§ **Exercise objective**:
Every line below must come back exactly as it stands, with the images omitted.

§ **Input material**:
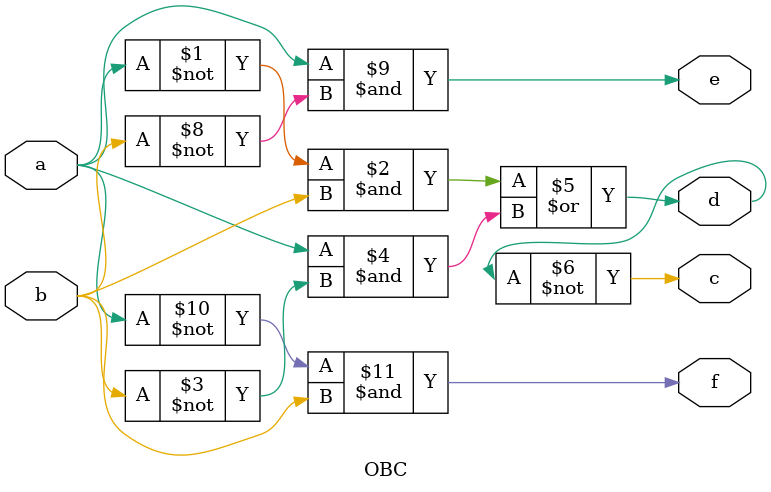
<source format=v>
`timescale 1ns / 1ps

module OBC(
    input a, b,
    output c, d, e, f
    );
    
    assign c = ~((~a & b) | (a & ~b));
    assign d = ~c;
    assign e = a & ~b;
    assign f = ~a & b;
    
endmodule

</source>
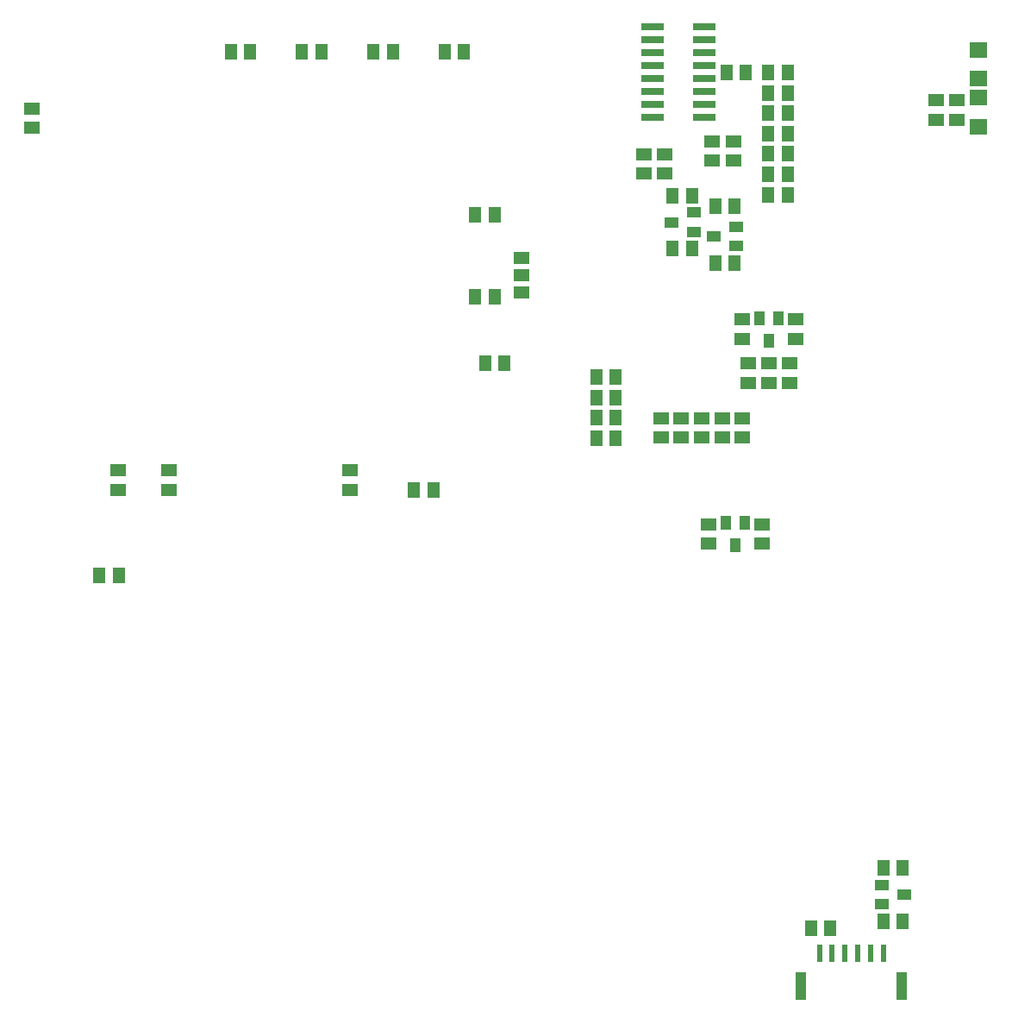
<source format=gbr>
G04 EAGLE Gerber RS-274X export*
G75*
%MOMM*%
%FSLAX34Y34*%
%LPD*%
%INSolderpaste Bottom*%
%IPPOS*%
%AMOC8*
5,1,8,0,0,1.08239X$1,22.5*%
G01*
%ADD10R,1.300000X1.500000*%
%ADD11R,0.600000X1.700000*%
%ADD12R,1.000000X2.700000*%
%ADD13R,1.500000X1.300000*%
%ADD14R,1.803000X1.600000*%
%ADD15R,1.000000X1.400000*%
%ADD16R,2.268500X0.639100*%
%ADD17R,1.400000X1.000000*%


D10*
X500500Y635000D03*
X519500Y635000D03*
X490500Y700000D03*
X509500Y700000D03*
D11*
X891250Y55500D03*
X878750Y55500D03*
D12*
X810250Y23500D03*
X909750Y23500D03*
D11*
X866250Y55500D03*
X853750Y55500D03*
X841250Y55500D03*
X828750Y55500D03*
D13*
X799000Y634500D03*
X799000Y615500D03*
X779000Y634500D03*
X779000Y615500D03*
X759000Y634500D03*
X759000Y615500D03*
D14*
X985000Y913780D03*
X985000Y942220D03*
X985000Y895220D03*
X985000Y866780D03*
D15*
X746000Y456000D03*
X755500Y478000D03*
X736500Y478000D03*
D13*
X772000Y457500D03*
X772000Y476500D03*
X720000Y476500D03*
X720000Y457500D03*
D10*
X628500Y621000D03*
X609500Y621000D03*
X628500Y601000D03*
X609500Y601000D03*
X628500Y581000D03*
X609500Y581000D03*
X628500Y561000D03*
X609500Y561000D03*
D13*
X693000Y580500D03*
X693000Y561500D03*
X673000Y580500D03*
X673000Y561500D03*
X713000Y561500D03*
X713000Y580500D03*
X733000Y561500D03*
X733000Y580500D03*
X753000Y580500D03*
X753000Y561500D03*
D10*
X797500Y840000D03*
X778500Y840000D03*
X737500Y920000D03*
X756500Y920000D03*
X778500Y920000D03*
X797500Y920000D03*
X778500Y800000D03*
X797500Y800000D03*
D13*
X744000Y833500D03*
X744000Y852500D03*
X723000Y833500D03*
X723000Y852500D03*
D10*
X778500Y900000D03*
X797500Y900000D03*
X778500Y860000D03*
X797500Y860000D03*
X778500Y880000D03*
X797500Y880000D03*
X797500Y820000D03*
X778500Y820000D03*
D16*
X715234Y964450D03*
X715234Y951750D03*
X715234Y939050D03*
X715234Y926350D03*
X715234Y913650D03*
X715234Y900950D03*
X715234Y888250D03*
X715234Y875550D03*
X664766Y875550D03*
X664766Y888250D03*
X664766Y900950D03*
X664766Y913650D03*
X664766Y926350D03*
X664766Y939050D03*
X664766Y951750D03*
X664766Y964450D03*
D13*
X677000Y820500D03*
X677000Y839500D03*
X656000Y820500D03*
X656000Y839500D03*
D10*
X490500Y780000D03*
X509500Y780000D03*
X250500Y940000D03*
X269500Y940000D03*
D13*
X368000Y529500D03*
X368000Y510500D03*
X140000Y529500D03*
X140000Y510500D03*
X190000Y529500D03*
X190000Y510500D03*
D10*
X320500Y940000D03*
X339500Y940000D03*
X449500Y510000D03*
X430500Y510000D03*
D17*
X912000Y113000D03*
X890000Y122500D03*
X890000Y103500D03*
D10*
X910500Y139000D03*
X891500Y139000D03*
X891500Y87000D03*
X910500Y87000D03*
D17*
X683000Y773000D03*
X705000Y763500D03*
X705000Y782500D03*
D10*
X684500Y747000D03*
X703500Y747000D03*
X703500Y799000D03*
X684500Y799000D03*
D17*
X725000Y759000D03*
X747000Y749500D03*
X747000Y768500D03*
D10*
X726500Y733000D03*
X745500Y733000D03*
X745500Y789000D03*
X726500Y789000D03*
D15*
X779000Y657000D03*
X788500Y679000D03*
X769500Y679000D03*
D13*
X805000Y658500D03*
X805000Y677500D03*
X753000Y677500D03*
X753000Y658500D03*
D10*
X390500Y940000D03*
X409500Y940000D03*
X460500Y940000D03*
X479500Y940000D03*
D13*
X943000Y892500D03*
X943000Y873500D03*
X964000Y892500D03*
X964000Y873500D03*
D10*
X140500Y426000D03*
X121500Y426000D03*
D13*
X55000Y884500D03*
X55000Y865500D03*
D10*
X839500Y80000D03*
X820500Y80000D03*
D13*
X536000Y738000D03*
X536000Y721000D03*
X536000Y704000D03*
M02*

</source>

§ **Exercise response**:
<source format=v>
`timescale 1ns / 1ps

module OBC(
    input a, b,
    output c, d, e, f
    );
    
    assign c = ~((~a & b) | (a & ~b));
    assign d = ~c;
    assign e = a & ~b;
    assign f = ~a & b;
    
endmodule

</source>
<source format=gbr>
G04 EAGLE Gerber RS-274X export*
G75*
%MOMM*%
%FSLAX34Y34*%
%LPD*%
%INSolderpaste Bottom*%
%IPPOS*%
%AMOC8*
5,1,8,0,0,1.08239X$1,22.5*%
G01*
%ADD10R,1.300000X1.500000*%
%ADD11R,0.600000X1.700000*%
%ADD12R,1.000000X2.700000*%
%ADD13R,1.500000X1.300000*%
%ADD14R,1.803000X1.600000*%
%ADD15R,1.000000X1.400000*%
%ADD16R,2.268500X0.639100*%
%ADD17R,1.400000X1.000000*%


D10*
X500500Y635000D03*
X519500Y635000D03*
X490500Y700000D03*
X509500Y700000D03*
D11*
X891250Y55500D03*
X878750Y55500D03*
D12*
X810250Y23500D03*
X909750Y23500D03*
D11*
X866250Y55500D03*
X853750Y55500D03*
X841250Y55500D03*
X828750Y55500D03*
D13*
X799000Y634500D03*
X799000Y615500D03*
X779000Y634500D03*
X779000Y615500D03*
X759000Y634500D03*
X759000Y615500D03*
D14*
X985000Y913780D03*
X985000Y942220D03*
X985000Y895220D03*
X985000Y866780D03*
D15*
X746000Y456000D03*
X755500Y478000D03*
X736500Y478000D03*
D13*
X772000Y457500D03*
X772000Y476500D03*
X720000Y476500D03*
X720000Y457500D03*
D10*
X628500Y621000D03*
X609500Y621000D03*
X628500Y601000D03*
X609500Y601000D03*
X628500Y581000D03*
X609500Y581000D03*
X628500Y561000D03*
X609500Y561000D03*
D13*
X693000Y580500D03*
X693000Y561500D03*
X673000Y580500D03*
X673000Y561500D03*
X713000Y561500D03*
X713000Y580500D03*
X733000Y561500D03*
X733000Y580500D03*
X753000Y580500D03*
X753000Y561500D03*
D10*
X797500Y840000D03*
X778500Y840000D03*
X737500Y920000D03*
X756500Y920000D03*
X778500Y920000D03*
X797500Y920000D03*
X778500Y800000D03*
X797500Y800000D03*
D13*
X744000Y833500D03*
X744000Y852500D03*
X723000Y833500D03*
X723000Y852500D03*
D10*
X778500Y900000D03*
X797500Y900000D03*
X778500Y860000D03*
X797500Y860000D03*
X778500Y880000D03*
X797500Y880000D03*
X797500Y820000D03*
X778500Y820000D03*
D16*
X715234Y964450D03*
X715234Y951750D03*
X715234Y939050D03*
X715234Y926350D03*
X715234Y913650D03*
X715234Y900950D03*
X715234Y888250D03*
X715234Y875550D03*
X664766Y875550D03*
X664766Y888250D03*
X664766Y900950D03*
X664766Y913650D03*
X664766Y926350D03*
X664766Y939050D03*
X664766Y951750D03*
X664766Y964450D03*
D13*
X677000Y820500D03*
X677000Y839500D03*
X656000Y820500D03*
X656000Y839500D03*
D10*
X490500Y780000D03*
X509500Y780000D03*
X250500Y940000D03*
X269500Y940000D03*
D13*
X368000Y529500D03*
X368000Y510500D03*
X140000Y529500D03*
X140000Y510500D03*
X190000Y529500D03*
X190000Y510500D03*
D10*
X320500Y940000D03*
X339500Y940000D03*
X449500Y510000D03*
X430500Y510000D03*
D17*
X912000Y113000D03*
X890000Y122500D03*
X890000Y103500D03*
D10*
X910500Y139000D03*
X891500Y139000D03*
X891500Y87000D03*
X910500Y87000D03*
D17*
X683000Y773000D03*
X705000Y763500D03*
X705000Y782500D03*
D10*
X684500Y747000D03*
X703500Y747000D03*
X703500Y799000D03*
X684500Y799000D03*
D17*
X725000Y759000D03*
X747000Y749500D03*
X747000Y768500D03*
D10*
X726500Y733000D03*
X745500Y733000D03*
X745500Y789000D03*
X726500Y789000D03*
D15*
X779000Y657000D03*
X788500Y679000D03*
X769500Y679000D03*
D13*
X805000Y658500D03*
X805000Y677500D03*
X753000Y677500D03*
X753000Y658500D03*
D10*
X390500Y940000D03*
X409500Y940000D03*
X460500Y940000D03*
X479500Y940000D03*
D13*
X943000Y892500D03*
X943000Y873500D03*
X964000Y892500D03*
X964000Y873500D03*
D10*
X140500Y426000D03*
X121500Y426000D03*
D13*
X55000Y884500D03*
X55000Y865500D03*
D10*
X839500Y80000D03*
X820500Y80000D03*
D13*
X536000Y738000D03*
X536000Y721000D03*
X536000Y704000D03*
M02*

</source>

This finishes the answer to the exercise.